**Complete the following:**
a - Transcribe the passage on the PERSON_TYPES constant, starting with "var PERSON_TYPES = ['juridică', 'fizică'];" and going on through "(selectedOption === 'juridică')".
b - Answer these questions using the passage on the PERSON_TYPES constant.
(i) Which widget needed the PERSON_TYPES constant?
(ii) What two strings does PERSON_TYPES contain?
(iii) What kind of field lets the user pick one of the two options?
c - List every standalone line of code that appears in the passage on the PERSON_TYPES constant.

**Reading passage:**
For my PersonSection widget I needed to have a PERSON_TYPES constant.

var PERSON_TYPES = ['juridică', 'fizică'];

This turned out handy when building the SelectField that’ll let the user pick any of the two options.

And then in some other place I had an if/else that was supposed to display a different set of fields depending on the option selected, so I needed something like this:

if (selectedOption === ???)

So now I had the option to either use the string:

if (selectedOption === 'juridică')

or,

if (selectedOption === PERSON_TYPES[0])

Items from a dataset
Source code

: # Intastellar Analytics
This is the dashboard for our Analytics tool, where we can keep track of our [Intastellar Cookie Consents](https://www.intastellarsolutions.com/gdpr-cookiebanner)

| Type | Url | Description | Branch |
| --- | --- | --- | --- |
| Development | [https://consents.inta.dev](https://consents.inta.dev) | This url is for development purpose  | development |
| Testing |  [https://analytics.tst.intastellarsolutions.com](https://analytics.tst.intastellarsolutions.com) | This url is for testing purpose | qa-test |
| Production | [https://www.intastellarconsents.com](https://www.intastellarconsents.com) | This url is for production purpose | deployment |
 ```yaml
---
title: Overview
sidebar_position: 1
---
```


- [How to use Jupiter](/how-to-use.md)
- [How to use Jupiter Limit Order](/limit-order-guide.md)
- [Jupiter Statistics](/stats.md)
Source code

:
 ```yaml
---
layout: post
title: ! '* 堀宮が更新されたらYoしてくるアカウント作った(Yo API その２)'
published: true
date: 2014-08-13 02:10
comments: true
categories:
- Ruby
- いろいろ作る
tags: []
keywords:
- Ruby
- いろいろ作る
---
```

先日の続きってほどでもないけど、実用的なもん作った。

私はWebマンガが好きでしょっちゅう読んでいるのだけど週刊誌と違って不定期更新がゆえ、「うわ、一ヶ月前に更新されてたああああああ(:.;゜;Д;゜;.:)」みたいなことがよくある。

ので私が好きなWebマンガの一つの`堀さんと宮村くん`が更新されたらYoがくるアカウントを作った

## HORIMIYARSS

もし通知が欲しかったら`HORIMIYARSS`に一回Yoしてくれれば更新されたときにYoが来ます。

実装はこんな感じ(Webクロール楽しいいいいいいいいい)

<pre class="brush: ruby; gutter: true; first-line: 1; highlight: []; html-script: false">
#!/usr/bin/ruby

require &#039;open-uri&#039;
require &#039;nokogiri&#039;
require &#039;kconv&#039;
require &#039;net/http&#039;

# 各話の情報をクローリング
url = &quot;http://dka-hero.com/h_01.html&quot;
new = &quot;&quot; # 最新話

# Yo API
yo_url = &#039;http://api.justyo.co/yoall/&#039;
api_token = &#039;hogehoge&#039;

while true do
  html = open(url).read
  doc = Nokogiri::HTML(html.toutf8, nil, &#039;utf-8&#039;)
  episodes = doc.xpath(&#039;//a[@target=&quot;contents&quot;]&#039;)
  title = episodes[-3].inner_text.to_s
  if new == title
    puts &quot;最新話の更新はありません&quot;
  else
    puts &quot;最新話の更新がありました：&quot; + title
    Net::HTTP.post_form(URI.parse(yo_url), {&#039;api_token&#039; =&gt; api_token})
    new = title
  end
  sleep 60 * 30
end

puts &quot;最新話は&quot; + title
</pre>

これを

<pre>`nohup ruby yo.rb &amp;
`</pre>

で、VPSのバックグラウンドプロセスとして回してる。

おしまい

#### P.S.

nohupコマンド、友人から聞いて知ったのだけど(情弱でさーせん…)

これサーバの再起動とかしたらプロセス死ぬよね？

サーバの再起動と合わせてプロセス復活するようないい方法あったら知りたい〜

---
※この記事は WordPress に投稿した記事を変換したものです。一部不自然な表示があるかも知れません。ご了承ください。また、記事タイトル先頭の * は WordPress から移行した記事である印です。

**Results of the tasks:**
a -
var PERSON_TYPES = ['juridică', 'fizică'];

This turned out handy when building the SelectField that’ll let the user pick any of the two options.

And then in some other place I had an if/else that was supposed to display a different set of fields depending on the option selected, so I needed something like this:

if (selectedOption === ???)

So now I had the option to either use the string:

if (selectedOption === 'juridică')

b -
(i) The PersonSection widget.
(ii) 'juridică' and 'fizică'.
(iii) A SelectField.

c -
var PERSON_TYPES = ['juridică', 'fizică'];
if (selectedOption === ???)
if (selectedOption === 'juridică')
if (selectedOption === PERSON_TYPES[0])